__DESCRIPTION OF THE TASK__
For the entries below, the expected answer is the line with "10: (221, 146)", the line with "44: (161, 218)", and every line between them, exactly as written, and nothing more.

Top of TASK INPUT

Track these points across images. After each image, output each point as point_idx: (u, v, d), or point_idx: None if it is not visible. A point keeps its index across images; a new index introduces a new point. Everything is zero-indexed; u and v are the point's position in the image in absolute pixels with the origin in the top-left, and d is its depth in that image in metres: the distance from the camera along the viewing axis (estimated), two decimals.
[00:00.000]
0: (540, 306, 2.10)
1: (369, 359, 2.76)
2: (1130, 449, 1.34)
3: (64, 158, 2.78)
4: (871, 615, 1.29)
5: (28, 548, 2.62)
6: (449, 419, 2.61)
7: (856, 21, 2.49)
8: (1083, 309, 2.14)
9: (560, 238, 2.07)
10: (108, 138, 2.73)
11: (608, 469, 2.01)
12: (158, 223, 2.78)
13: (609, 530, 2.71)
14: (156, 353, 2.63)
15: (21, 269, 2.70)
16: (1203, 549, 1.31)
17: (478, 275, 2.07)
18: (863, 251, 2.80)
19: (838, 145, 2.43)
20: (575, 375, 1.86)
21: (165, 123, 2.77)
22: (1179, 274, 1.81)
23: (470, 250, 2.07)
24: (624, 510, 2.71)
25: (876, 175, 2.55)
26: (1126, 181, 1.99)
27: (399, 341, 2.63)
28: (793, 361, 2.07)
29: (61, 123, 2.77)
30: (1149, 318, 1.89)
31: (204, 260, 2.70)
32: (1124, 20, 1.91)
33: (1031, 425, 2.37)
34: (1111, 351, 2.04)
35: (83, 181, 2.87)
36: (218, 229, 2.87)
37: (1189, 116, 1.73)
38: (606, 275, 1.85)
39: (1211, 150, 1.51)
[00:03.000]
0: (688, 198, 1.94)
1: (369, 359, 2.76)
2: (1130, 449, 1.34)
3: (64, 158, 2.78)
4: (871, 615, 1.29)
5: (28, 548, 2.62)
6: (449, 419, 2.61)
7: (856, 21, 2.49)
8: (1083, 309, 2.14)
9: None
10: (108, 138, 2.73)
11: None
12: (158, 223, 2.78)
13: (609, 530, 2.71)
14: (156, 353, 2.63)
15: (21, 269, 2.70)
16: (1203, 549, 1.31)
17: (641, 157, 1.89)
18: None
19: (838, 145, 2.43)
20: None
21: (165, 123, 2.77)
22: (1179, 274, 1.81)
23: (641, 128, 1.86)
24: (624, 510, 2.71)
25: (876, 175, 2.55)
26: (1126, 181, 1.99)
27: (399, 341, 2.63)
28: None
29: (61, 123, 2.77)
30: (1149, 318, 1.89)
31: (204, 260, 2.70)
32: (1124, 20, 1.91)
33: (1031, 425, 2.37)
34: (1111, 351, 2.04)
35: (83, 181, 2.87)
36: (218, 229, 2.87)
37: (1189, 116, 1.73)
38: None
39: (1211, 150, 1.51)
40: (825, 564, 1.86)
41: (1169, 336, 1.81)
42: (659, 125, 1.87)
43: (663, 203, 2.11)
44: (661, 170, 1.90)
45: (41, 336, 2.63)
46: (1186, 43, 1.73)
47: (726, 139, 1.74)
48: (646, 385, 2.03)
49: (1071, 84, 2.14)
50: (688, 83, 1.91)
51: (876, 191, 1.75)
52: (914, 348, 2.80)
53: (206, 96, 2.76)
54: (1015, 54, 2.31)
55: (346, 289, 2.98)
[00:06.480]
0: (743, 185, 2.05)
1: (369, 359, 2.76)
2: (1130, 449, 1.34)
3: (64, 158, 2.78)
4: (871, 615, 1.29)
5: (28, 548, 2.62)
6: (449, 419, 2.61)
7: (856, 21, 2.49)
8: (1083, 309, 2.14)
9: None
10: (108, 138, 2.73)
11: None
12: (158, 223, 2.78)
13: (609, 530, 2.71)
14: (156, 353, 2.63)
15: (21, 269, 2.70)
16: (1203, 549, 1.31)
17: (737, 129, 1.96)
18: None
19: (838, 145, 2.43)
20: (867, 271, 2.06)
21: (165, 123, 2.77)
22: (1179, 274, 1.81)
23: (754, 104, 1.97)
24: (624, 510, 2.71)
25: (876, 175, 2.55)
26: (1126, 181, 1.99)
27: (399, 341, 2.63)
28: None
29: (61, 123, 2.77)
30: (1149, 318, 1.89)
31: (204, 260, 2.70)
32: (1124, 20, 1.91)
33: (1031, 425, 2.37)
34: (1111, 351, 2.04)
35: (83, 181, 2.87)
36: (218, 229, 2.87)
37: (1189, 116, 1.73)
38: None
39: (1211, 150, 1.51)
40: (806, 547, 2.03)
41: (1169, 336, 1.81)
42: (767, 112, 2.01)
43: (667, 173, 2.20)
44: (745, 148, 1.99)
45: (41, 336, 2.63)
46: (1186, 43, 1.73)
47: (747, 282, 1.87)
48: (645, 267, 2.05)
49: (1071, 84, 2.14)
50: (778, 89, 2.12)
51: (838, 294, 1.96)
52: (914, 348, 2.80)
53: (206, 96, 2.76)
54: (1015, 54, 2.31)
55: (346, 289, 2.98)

Bottom of TASK INPUT
Top of TASK INPUT

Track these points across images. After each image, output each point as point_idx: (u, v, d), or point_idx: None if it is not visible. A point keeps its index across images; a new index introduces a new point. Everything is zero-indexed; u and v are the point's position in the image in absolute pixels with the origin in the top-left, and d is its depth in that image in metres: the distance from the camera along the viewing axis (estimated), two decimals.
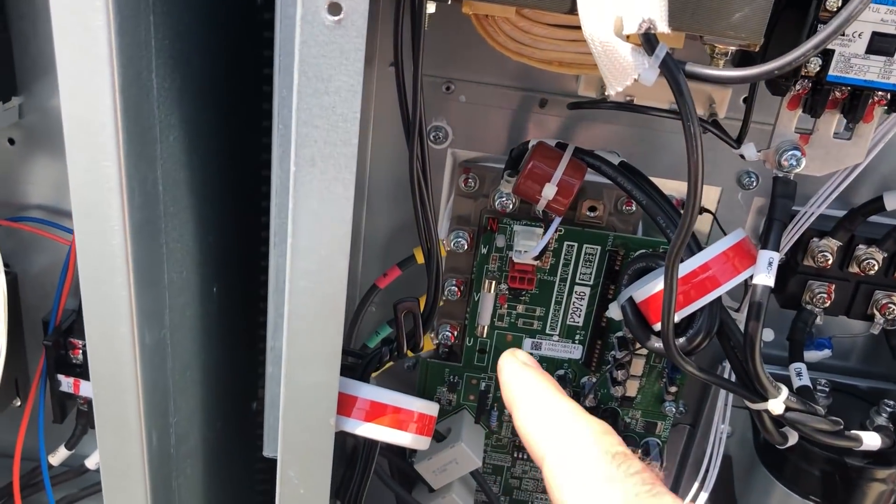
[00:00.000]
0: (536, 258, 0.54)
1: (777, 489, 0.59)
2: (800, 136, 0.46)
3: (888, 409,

Bottom of TASK INPUT
Top of TASK INPUT

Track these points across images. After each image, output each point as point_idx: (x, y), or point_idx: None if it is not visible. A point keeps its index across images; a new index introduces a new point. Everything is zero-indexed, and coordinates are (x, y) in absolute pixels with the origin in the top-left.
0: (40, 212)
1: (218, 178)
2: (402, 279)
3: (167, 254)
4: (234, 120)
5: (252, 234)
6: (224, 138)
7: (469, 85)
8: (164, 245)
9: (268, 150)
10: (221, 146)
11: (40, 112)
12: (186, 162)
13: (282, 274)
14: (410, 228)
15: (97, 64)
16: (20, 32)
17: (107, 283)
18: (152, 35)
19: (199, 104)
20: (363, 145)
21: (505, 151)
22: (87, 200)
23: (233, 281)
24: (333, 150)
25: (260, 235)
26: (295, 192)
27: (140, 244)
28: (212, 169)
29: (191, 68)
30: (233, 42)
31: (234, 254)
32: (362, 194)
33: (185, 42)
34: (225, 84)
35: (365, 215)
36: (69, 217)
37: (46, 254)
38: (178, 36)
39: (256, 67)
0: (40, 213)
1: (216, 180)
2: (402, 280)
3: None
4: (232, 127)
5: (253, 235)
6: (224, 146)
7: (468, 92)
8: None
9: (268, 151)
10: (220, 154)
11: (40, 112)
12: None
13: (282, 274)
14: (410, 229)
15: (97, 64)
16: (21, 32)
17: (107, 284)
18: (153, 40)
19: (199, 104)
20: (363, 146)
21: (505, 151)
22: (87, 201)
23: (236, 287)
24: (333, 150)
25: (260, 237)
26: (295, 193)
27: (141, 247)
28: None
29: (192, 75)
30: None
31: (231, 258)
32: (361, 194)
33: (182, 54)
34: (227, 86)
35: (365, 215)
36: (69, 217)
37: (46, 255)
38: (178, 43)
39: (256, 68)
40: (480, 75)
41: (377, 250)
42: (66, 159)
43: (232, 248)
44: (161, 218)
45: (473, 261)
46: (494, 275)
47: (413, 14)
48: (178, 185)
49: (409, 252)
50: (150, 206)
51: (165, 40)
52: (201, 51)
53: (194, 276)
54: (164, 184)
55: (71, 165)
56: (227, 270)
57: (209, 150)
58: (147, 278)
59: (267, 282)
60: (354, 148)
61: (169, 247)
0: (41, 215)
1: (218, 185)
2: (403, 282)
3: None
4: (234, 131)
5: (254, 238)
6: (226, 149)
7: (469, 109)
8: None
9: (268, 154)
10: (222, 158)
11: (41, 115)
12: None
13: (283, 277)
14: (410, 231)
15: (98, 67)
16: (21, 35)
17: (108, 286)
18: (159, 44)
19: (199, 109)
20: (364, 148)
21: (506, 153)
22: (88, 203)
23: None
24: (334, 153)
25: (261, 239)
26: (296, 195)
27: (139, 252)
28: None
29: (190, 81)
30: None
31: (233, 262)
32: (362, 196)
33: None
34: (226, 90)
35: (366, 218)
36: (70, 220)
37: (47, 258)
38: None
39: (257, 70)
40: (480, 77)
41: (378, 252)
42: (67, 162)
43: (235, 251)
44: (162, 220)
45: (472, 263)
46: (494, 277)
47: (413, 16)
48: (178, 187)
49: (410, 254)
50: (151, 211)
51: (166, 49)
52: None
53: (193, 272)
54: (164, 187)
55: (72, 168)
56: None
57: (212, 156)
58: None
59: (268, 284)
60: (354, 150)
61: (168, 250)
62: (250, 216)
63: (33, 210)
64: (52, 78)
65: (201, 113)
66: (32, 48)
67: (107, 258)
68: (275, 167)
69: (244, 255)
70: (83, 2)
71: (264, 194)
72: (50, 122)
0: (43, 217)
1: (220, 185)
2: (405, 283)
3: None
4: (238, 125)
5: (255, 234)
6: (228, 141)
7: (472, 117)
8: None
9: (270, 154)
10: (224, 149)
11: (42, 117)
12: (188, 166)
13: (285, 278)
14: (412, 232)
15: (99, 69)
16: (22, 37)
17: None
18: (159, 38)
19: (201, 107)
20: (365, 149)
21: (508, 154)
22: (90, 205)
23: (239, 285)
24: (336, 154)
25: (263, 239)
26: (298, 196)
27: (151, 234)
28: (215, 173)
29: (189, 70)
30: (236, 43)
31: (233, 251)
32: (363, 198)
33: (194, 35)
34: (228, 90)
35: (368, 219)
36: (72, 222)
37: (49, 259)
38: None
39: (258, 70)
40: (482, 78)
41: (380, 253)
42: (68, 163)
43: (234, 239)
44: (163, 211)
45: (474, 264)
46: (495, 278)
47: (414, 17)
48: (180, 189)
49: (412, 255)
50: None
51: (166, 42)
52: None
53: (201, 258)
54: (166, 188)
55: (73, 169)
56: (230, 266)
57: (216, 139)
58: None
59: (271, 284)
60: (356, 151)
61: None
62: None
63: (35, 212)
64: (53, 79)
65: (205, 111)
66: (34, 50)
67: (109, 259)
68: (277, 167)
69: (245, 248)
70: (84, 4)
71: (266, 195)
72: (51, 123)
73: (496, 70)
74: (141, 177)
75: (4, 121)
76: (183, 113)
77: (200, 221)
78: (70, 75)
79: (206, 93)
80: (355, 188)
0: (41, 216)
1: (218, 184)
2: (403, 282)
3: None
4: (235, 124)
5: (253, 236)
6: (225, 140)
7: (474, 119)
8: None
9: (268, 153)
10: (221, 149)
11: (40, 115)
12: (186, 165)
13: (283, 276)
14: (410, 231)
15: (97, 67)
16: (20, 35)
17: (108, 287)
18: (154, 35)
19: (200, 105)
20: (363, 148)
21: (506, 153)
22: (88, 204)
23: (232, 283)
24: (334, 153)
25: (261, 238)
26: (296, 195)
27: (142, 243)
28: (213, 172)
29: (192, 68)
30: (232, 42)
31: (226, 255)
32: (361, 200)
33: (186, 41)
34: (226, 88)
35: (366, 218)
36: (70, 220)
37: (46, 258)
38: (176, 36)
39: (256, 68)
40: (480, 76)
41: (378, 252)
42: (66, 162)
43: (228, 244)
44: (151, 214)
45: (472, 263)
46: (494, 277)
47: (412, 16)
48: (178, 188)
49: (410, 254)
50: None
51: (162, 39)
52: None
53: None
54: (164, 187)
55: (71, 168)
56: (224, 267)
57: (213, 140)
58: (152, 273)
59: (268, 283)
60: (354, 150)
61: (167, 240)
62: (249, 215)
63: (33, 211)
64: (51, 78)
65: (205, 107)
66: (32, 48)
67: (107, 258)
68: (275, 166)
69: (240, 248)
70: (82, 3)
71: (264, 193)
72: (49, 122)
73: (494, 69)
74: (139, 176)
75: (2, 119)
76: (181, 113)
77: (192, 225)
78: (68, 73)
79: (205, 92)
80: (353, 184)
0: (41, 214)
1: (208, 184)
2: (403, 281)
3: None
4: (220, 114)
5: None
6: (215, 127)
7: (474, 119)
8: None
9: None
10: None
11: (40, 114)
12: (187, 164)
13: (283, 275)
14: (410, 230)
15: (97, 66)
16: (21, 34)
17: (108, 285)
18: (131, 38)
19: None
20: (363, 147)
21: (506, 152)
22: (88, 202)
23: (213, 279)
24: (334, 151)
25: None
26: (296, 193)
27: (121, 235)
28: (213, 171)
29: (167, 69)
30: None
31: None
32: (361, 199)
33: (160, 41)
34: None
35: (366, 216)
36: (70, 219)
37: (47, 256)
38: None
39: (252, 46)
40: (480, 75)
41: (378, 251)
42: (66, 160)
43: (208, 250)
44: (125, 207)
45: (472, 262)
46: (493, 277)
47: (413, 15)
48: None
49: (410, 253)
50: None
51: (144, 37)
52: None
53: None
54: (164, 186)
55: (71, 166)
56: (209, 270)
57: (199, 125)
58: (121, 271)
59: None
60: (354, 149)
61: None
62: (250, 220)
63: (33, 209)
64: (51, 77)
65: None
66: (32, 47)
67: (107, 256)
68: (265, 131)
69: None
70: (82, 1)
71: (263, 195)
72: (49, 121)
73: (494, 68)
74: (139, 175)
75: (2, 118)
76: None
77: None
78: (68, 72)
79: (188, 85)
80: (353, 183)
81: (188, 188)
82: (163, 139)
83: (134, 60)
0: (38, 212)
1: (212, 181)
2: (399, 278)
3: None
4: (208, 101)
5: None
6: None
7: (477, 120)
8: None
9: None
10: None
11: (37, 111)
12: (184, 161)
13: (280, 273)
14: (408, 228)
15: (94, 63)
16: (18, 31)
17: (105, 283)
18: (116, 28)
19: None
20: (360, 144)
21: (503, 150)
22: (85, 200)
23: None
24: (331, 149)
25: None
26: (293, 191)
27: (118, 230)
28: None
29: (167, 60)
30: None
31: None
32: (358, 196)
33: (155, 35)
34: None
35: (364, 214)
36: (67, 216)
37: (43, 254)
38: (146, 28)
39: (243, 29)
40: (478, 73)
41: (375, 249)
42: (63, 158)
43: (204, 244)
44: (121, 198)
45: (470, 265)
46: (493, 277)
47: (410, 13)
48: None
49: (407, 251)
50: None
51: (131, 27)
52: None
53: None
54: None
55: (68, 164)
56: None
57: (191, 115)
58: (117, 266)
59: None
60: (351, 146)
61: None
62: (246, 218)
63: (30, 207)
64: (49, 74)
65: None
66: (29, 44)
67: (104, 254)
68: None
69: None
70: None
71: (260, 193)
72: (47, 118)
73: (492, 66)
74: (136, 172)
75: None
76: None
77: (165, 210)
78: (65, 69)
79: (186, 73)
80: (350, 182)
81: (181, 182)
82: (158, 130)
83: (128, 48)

Bottom of TASK INPUT

__RESULT OF THE EXERCISE__
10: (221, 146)
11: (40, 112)
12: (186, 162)
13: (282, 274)
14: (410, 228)
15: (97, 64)
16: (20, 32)
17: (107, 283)
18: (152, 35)
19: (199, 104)
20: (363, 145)
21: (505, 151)
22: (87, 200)
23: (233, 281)
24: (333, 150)
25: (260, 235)
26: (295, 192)
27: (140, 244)
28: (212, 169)
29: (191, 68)
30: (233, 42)
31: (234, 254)
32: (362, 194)
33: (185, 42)
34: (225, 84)
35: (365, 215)
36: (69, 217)
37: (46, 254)
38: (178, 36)
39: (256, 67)
0: (40, 213)
1: (216, 180)
2: (402, 280)
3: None
4: (232, 127)
5: (253, 235)
6: (224, 146)
7: (468, 92)
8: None
9: (268, 151)
10: (220, 154)
11: (40, 112)
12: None
13: (282, 274)
14: (410, 229)
15: (97, 64)
16: (21, 32)
17: (107, 284)
18: (153, 40)
19: (199, 104)
20: (363, 146)
21: (505, 151)
22: (87, 201)
23: (236, 287)
24: (333, 150)
25: (260, 237)
26: (295, 193)
27: (141, 247)
28: None
29: (192, 75)
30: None
31: (231, 258)
32: (361, 194)
33: (182, 54)
34: (227, 86)
35: (365, 215)
36: (69, 217)
37: (46, 255)
38: (178, 43)
39: (256, 68)
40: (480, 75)
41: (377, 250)
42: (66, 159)
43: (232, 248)
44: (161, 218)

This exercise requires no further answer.